Action item:
When the word "location" appears in a line of the data below, list that line.

Exercise material:
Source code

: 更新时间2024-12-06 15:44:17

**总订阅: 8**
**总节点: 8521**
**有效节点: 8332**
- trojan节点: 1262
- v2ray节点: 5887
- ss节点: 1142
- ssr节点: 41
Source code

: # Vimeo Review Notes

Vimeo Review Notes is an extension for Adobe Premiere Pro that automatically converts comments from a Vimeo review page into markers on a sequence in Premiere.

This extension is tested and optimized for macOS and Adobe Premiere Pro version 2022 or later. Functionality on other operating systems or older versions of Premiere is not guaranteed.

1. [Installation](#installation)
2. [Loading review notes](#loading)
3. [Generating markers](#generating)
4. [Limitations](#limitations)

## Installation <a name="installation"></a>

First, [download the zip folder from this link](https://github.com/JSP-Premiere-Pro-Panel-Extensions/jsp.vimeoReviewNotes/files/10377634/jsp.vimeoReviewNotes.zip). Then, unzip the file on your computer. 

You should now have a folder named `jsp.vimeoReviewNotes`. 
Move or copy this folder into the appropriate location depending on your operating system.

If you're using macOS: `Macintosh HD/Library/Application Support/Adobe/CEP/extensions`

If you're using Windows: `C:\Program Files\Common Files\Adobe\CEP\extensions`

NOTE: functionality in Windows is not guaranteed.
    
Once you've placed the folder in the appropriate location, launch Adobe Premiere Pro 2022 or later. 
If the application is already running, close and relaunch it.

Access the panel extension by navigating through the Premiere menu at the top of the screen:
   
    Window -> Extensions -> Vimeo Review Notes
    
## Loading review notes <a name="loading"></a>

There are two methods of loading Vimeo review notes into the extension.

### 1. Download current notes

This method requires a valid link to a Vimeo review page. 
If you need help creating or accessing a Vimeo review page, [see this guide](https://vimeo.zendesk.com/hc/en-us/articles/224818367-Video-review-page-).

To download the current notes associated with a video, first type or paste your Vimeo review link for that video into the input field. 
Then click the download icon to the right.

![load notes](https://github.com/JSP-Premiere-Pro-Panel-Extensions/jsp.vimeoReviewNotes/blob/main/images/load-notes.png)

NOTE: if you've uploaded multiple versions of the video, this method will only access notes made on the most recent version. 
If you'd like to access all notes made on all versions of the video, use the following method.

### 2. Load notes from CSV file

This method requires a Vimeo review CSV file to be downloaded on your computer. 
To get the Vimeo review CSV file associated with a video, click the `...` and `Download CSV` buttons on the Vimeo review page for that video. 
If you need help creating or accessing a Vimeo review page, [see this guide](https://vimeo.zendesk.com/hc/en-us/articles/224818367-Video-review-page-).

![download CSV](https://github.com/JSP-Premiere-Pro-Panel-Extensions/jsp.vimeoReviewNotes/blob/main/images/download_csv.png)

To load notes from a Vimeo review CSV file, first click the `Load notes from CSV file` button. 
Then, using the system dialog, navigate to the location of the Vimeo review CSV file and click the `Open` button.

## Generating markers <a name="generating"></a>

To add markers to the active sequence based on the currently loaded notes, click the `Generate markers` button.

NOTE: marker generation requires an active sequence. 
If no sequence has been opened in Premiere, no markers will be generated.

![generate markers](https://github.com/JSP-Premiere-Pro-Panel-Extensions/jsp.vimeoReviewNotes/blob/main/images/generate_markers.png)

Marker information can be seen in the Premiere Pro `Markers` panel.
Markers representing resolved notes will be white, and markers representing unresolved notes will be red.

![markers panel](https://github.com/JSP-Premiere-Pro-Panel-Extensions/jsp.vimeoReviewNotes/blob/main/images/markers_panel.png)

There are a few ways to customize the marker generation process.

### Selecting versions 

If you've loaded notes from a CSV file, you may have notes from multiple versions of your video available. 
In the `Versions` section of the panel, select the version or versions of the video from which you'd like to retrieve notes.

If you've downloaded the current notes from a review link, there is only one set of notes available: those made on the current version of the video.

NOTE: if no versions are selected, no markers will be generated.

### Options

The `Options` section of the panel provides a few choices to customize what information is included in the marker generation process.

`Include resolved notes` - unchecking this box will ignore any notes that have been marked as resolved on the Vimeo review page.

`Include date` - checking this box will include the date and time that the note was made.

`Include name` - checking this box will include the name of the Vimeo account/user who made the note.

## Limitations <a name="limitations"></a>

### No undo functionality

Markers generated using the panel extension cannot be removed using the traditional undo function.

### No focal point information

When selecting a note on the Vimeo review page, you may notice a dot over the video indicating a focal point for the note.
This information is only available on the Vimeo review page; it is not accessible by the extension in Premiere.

Reply to the task:
Move or copy this folder into the appropriate location depending on your operating system.
Once you've placed the folder in the appropriate location, launch Adobe Premiere Pro 2022 or later. 
Then, using the system dialog, navigate to the location of the Vimeo review CSV file and click the `Open` button.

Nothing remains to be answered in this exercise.